Desconfiada e sem entender, Maria fez um muxoxo pela perda da aula e autorizou saída repentina. Fez a mala da garota, deu um beijo em Dafne e fez as recomendações de praxe de toda mãe. Mal sabia que a bagagem nem seria usada.

Eram 22 horas da terça-feira, quando Camila pegou Dafine pelo braço, entraram no ônibus, usaram o segundo na baldeação e se dirigiram ao estádio Moisés Lucarelli. Era preciso batalhar por três ingressos.

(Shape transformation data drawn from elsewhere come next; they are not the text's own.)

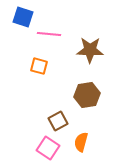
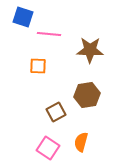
orange square: moved 1 px left; rotated 12 degrees counterclockwise
brown square: moved 2 px left, 9 px up
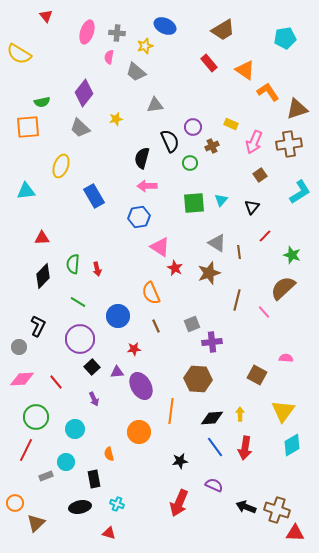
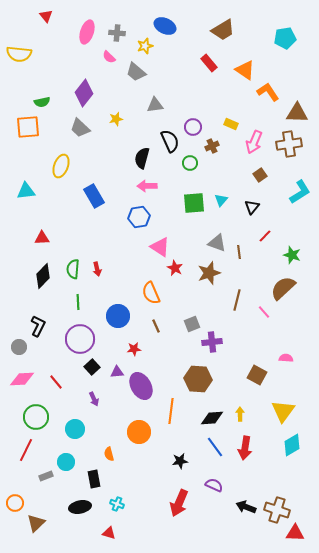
yellow semicircle at (19, 54): rotated 25 degrees counterclockwise
pink semicircle at (109, 57): rotated 56 degrees counterclockwise
brown triangle at (297, 109): moved 4 px down; rotated 20 degrees clockwise
gray triangle at (217, 243): rotated 12 degrees counterclockwise
green semicircle at (73, 264): moved 5 px down
green line at (78, 302): rotated 56 degrees clockwise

Fome, frio, atropelos na fila, policiais militares com péssimos modos, cambistas com domínio de cena. Tudo conspirava contra. Teve o lado positivo: o congraçamento com gente que partilhava da mesma expectativa, de idêntico sofrimento. Gente com disposição de soltar o grito de campeão.

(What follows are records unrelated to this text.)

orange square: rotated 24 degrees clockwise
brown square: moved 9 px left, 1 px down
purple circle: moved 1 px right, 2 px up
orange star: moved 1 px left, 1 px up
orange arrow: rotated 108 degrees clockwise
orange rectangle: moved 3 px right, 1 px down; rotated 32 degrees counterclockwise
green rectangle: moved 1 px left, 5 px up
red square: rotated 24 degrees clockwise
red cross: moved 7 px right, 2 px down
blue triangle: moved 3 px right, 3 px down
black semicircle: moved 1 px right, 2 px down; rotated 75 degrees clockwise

O sacrifício valeu a pena. Nas primeiras horas da manhã o santo Graal estava em mãos. O tão sonhado ingresso. A primeira estadia de Dafne no mundo do futebol. E da mãe.

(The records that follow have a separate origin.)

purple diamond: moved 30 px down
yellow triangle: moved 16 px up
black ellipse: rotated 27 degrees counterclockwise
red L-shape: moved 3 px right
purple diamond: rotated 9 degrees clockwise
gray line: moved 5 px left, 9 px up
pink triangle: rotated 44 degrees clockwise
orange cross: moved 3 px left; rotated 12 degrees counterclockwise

Exultante, a menina já sabia da busca da mãe por trabalho no período da manhã. Quis armar uma pegadinha do bem. Pediu um dinheiro emprestado a tia, passou no centro da cidade, adquiriu o que precisava e voltou para casa e armou  o cenário.

No final da tarde, Maria girou a chave de casa e pisou na sala. Cansada, decepcionada e amargurada. Não arranjou nada. O futuro era incerto. Estava de cabeça baixa. Ergueu a fronte levou um susto ao ver o que estava colocado na mesa da pequena copa da residência.

Andou alguns passos, olhou e não acreditava: no lado direito do pequeno móvel, uma camisa retrô da Ponte Preta de 1977. Impossível segurar a emoção. Relembrar a infância e recordar o choro do pai após o gol de Basílio. O fim do sonho de um time de sonhos. Suas mãos, na ocasião de uma menina de 10 anos, consolaram um senhor decepcionado pela perda  de um tesouro que escapou por entre os dedos. Nunca mais esqueceu. Comemorar em 1977 seria uma maneira de recompensar o coração apertado daquele senhor que deixou seu convívio já cinco anos por um estúpido atropelamento que sofreu na Avenida das Amoreiras.

Controlada a emoção inicial, Maria pegou a camisa com as mãos, sentou na cadeira de madeira carcomida pelo tempo e viu aquele manto que lhe deu tantas alegrias ficar encharcado de lágrimas. De saudade. E por um tempo que não voltava mais. Quando a concentração naquela peça parecia querer lhe deixar em transe, virou seu olhar ao envelope colocado na mesa. Branco, com uma faixa transversal. O documento estava fechado, sem estar lacrado ou colado.

A curiosidade falou mais alto. Maria abriu e viu um papel dobrado e com uma frase escrita à mão, de modo delicado, quase como uma caligrafia de livro do século passado:

“Lembra quando eu disse que a gente merecia ser feliz?”

Ao deixar o papel no tamanho natural dois cartões caiam de imediato. Eram os ingressos para a final entre Ponte Preta e Corinthians. Maria realizaria seu sonho. Assistiria a sua Ponte Preta, ao vivo, em cores. E ao lado de quem ama.

E este amor infinito surgiu e lhe abraçou por trás, forte. O silêncio tomou conta da sala. O amor e a emoção também.

Talvez por saberem que o coração de ambas estava em festa. E que cada uma não via a hora de sentar na arquibancada e partilhar daquele amor com seus irmãos de fé e de camisa. Que assim como Dafne e Maria nunca perderam a esperança de dias melhores.